------ DATA SHOWN

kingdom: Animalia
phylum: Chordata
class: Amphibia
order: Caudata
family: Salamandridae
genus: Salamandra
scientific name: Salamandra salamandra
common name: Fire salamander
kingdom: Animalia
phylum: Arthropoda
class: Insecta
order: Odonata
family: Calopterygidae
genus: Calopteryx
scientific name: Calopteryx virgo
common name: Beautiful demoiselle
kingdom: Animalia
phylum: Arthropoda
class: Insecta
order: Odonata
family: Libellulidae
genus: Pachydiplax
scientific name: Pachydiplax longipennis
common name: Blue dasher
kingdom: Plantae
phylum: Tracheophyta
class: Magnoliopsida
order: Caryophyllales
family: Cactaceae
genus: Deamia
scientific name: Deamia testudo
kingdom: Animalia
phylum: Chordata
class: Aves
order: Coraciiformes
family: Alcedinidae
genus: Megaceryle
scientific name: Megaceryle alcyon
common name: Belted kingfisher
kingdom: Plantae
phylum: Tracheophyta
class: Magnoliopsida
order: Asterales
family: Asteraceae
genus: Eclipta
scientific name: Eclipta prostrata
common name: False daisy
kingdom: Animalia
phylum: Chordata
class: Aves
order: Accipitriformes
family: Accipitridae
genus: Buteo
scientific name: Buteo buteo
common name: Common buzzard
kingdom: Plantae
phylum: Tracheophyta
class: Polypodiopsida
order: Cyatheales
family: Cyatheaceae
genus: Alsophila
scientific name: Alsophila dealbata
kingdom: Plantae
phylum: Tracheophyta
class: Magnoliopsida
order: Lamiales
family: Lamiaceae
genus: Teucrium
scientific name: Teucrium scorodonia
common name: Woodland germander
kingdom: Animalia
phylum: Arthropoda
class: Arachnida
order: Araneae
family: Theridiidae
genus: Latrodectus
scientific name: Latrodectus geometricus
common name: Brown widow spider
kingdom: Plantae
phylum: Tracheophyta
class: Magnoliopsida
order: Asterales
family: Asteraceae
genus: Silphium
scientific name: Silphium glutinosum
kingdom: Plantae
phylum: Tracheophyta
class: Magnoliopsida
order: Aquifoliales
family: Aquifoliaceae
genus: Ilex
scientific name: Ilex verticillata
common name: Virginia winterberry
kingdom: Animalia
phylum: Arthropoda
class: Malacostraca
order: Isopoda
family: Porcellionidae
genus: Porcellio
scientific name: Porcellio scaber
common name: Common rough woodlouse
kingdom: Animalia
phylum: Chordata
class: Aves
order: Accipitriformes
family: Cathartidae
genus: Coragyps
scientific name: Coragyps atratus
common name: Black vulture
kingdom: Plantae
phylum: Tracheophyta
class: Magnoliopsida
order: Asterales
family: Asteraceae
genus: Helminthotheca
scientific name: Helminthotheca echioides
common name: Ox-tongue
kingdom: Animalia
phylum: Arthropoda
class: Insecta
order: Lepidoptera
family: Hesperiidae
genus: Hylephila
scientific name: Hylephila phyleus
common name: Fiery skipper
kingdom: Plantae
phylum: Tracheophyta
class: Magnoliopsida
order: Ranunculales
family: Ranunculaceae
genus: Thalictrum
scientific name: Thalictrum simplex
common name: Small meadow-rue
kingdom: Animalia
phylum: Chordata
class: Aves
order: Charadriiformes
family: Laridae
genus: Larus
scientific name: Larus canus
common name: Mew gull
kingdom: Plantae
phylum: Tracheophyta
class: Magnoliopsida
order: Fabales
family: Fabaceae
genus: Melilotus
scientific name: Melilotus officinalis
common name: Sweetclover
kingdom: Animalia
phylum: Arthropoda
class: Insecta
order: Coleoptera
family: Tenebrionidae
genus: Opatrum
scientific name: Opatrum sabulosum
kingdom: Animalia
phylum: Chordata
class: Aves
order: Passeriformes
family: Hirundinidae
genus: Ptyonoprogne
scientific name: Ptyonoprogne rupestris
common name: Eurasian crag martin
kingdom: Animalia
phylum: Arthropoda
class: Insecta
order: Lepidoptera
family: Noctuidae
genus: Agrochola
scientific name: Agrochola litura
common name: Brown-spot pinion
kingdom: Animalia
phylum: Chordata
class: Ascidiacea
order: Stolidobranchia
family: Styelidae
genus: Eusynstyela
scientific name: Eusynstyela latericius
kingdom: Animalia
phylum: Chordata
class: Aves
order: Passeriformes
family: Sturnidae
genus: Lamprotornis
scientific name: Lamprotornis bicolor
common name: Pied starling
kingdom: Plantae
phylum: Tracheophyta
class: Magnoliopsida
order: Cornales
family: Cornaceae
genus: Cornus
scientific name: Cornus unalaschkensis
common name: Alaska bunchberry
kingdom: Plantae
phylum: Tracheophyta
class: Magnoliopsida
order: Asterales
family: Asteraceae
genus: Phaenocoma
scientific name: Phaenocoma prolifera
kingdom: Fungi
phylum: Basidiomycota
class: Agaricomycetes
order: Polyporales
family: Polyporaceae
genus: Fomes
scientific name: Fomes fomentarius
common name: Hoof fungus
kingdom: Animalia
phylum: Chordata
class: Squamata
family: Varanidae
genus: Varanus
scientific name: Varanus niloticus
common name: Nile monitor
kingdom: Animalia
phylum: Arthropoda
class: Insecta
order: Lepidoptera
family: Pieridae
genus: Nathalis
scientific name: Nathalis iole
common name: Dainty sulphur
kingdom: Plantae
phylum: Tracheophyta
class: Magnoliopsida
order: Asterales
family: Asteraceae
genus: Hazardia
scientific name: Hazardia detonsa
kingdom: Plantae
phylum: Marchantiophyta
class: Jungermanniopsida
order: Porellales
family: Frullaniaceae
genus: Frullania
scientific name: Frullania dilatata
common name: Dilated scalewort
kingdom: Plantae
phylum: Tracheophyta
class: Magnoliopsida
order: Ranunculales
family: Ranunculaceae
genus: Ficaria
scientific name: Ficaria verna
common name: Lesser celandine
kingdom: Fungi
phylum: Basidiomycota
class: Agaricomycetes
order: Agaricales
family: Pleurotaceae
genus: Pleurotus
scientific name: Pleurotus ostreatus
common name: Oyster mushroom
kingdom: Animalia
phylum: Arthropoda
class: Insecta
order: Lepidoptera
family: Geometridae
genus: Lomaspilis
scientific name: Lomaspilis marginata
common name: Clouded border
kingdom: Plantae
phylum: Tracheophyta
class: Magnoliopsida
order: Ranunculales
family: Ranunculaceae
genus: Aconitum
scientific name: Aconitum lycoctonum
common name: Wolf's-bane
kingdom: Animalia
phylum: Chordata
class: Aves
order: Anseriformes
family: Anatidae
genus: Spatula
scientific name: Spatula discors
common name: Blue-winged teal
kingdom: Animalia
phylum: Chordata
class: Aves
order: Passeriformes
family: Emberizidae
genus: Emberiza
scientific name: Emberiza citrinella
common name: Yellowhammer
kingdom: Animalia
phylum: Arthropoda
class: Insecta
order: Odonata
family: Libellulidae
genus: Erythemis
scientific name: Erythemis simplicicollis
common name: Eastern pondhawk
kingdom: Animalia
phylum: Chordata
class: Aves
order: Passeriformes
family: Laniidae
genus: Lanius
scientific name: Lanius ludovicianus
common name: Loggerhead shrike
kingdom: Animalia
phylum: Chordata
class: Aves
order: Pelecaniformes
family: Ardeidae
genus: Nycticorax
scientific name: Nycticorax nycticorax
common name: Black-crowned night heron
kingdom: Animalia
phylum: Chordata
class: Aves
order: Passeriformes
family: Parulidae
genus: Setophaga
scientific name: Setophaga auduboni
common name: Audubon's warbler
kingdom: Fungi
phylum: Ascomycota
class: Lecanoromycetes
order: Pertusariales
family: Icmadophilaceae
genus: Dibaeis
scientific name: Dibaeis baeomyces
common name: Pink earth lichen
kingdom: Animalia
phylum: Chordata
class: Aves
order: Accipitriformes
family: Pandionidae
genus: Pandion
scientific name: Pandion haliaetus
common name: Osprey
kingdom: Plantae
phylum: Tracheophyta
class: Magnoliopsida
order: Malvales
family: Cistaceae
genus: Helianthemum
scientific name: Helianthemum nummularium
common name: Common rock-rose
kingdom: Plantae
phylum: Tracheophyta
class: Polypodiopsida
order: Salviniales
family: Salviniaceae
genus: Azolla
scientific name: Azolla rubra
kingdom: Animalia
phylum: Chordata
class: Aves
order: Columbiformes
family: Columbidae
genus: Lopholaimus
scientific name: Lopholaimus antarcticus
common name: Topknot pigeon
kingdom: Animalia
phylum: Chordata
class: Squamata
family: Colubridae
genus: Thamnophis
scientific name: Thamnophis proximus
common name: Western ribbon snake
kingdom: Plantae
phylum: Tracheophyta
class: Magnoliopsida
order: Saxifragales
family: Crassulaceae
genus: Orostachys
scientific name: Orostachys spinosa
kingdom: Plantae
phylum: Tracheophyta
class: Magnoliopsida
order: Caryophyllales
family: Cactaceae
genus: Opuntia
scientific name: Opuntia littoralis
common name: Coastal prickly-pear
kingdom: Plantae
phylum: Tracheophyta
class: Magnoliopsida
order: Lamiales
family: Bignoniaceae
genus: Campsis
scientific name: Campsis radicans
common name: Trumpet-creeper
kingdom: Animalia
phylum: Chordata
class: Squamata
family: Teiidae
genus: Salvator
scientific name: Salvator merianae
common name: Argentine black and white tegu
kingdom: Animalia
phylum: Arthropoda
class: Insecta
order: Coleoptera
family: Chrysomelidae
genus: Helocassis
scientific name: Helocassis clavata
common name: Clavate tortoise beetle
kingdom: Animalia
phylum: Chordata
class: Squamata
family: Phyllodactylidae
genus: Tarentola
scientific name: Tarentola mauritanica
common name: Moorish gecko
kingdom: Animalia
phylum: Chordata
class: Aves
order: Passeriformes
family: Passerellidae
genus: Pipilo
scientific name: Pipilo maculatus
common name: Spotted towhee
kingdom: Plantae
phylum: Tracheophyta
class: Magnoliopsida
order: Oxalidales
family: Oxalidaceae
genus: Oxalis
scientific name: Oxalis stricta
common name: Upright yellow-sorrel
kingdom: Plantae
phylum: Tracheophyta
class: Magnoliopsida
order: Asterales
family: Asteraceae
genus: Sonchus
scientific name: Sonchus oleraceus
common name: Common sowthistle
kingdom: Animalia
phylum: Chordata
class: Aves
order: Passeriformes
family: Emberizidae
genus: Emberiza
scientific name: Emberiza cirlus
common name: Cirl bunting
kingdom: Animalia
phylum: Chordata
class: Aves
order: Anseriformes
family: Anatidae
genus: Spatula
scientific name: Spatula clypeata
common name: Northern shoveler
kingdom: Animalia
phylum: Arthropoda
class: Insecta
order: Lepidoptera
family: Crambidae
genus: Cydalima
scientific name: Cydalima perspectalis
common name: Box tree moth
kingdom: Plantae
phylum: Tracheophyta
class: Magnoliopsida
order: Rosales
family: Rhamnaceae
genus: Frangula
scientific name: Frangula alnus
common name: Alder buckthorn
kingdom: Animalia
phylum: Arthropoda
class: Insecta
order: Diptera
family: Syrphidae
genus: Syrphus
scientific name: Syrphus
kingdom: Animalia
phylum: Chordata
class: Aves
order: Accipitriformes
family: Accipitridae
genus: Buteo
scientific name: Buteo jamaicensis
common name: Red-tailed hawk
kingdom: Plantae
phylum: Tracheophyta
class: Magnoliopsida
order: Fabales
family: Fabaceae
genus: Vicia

------------

**GIVEN EXERCISE:**
Format the lines from the one containing "scientific name: Cydalima perspectalis" through the end of the records as a numbered list, omitting any blank lines.

**CORRECT OUTPUT:**
1. scientific name: Cydalima perspectalis
2. common name: Box tree moth
3. kingdom: Plantae
4. phylum: Tracheophyta
5. class: Magnoliopsida
6. order: Rosales
7. family: Rhamnaceae
8. genus: Frangula
9. scientific name: Frangula alnus
10. common name: Alder buckthorn
11. kingdom: Animalia
12. phylum: Arthropoda
13. class: Insecta
14. order: Diptera
15. family: Syrphidae
16. genus: Syrphus
17. scientific name: Syrphus
18. kingdom: Animalia
19. phylum: Chordata
20. class: Aves
21. order: Accipitriformes
22. family: Accipitridae
23. genus: Buteo
24. scientific name: Buteo jamaicensis
25. common name: Red-tailed hawk
26. kingdom: Plantae
27. phylum: Tracheophyta
28. class: Magnoliopsida
29. order: Fabales
30. family: Fabaceae
31. genus: Vicia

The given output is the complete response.